Three days after the release of this report, an accident involving a State Trooper took the lives of 2 innocent victims. Trooper J.D. Goodnight was traveling 120mph just before he crashed into Sandra Allmond’s vehicle, killing her instantly. An 11 year old passenger was also killed.
In an interview with Capital Broadcasting Company, Highway Patrol spokesman Sergeant Jeff Gordon advised that there is no regulation concerning the speed limit a trooper may reach while pursuing traffic enforcement. High-speed police chases are not occurring just in North Carolina. In Milwaukee, Wisconsin, rules regarding police pursuits were recently changed. The old rule only required that the officer have reasonable suspicion of a crime before engaging in a pursuit. Now, an officer must find probably cause that the suspect committed a violent felony before engaging in a pursuit.
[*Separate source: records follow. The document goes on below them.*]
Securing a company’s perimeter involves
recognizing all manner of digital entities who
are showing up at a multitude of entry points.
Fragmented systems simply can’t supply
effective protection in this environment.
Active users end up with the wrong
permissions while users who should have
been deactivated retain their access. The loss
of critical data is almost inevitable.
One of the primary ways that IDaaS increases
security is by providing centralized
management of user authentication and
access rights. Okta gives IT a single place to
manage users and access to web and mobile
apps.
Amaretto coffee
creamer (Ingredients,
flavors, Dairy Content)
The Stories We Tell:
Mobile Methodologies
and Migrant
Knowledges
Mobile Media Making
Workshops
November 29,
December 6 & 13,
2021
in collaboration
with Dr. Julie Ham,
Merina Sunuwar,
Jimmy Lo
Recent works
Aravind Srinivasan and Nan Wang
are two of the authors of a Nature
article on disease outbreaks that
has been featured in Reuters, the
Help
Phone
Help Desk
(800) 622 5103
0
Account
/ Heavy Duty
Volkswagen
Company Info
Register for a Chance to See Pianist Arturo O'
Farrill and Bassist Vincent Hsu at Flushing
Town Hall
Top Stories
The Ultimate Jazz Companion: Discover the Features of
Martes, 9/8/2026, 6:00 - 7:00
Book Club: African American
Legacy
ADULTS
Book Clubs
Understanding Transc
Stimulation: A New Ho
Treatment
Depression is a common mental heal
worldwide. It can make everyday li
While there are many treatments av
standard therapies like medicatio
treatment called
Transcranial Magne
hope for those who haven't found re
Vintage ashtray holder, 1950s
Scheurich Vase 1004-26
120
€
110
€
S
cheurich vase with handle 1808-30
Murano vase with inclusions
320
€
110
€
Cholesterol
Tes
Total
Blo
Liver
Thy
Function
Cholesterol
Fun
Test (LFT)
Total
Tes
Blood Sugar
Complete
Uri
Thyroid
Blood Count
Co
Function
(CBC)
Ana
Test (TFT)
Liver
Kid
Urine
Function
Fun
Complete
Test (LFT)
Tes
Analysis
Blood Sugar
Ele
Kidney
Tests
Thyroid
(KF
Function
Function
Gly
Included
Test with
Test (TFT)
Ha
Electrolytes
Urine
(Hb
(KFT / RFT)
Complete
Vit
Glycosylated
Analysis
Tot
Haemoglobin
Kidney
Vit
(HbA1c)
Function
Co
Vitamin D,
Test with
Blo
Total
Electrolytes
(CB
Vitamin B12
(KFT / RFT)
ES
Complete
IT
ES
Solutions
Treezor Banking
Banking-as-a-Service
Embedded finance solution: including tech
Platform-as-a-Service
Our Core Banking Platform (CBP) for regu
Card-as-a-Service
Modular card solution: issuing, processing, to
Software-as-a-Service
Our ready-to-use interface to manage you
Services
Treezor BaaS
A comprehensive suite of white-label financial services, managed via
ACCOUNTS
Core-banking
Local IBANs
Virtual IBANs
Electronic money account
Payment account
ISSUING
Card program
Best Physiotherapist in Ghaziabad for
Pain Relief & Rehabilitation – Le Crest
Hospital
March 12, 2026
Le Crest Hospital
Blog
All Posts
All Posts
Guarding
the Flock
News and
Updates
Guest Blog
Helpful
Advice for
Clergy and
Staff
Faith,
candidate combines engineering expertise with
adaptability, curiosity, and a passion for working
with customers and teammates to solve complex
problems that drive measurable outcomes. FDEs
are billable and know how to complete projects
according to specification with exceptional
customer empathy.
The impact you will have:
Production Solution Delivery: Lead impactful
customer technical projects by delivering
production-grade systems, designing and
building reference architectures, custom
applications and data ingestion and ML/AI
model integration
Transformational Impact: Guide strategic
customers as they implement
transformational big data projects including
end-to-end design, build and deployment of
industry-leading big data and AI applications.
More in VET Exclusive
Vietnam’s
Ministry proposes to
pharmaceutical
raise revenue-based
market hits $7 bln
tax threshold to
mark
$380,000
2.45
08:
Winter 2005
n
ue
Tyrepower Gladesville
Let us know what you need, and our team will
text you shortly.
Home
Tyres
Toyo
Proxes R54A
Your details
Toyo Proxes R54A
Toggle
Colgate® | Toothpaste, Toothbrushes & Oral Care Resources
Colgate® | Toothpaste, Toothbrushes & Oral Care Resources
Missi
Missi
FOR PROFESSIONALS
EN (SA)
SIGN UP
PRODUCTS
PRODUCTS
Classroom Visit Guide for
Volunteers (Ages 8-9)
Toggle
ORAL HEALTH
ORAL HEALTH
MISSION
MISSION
Opponents of limits on when an officer may engage in a high speed chase fear that criminals will become bolder, and that officers may be subject to investigation based on spilt-second decisions. There is also fear that the suspect will do even greater harm to the general public if the suspect is not apprehended. On the other hand, according to Geoffrey Alpert, professor of criminology at the University of South Carolina, 35%-40% of all police chases end in crashes. Professor Alpert opined that “restrictive chase” policies save lives.
While North Carolina Highway Patrol does not have any regulations pertaining to high speed chases in traffic enforcements, other jurisdictions are enacting limits on chases, sadly, however, only after similar tragic events such as this one.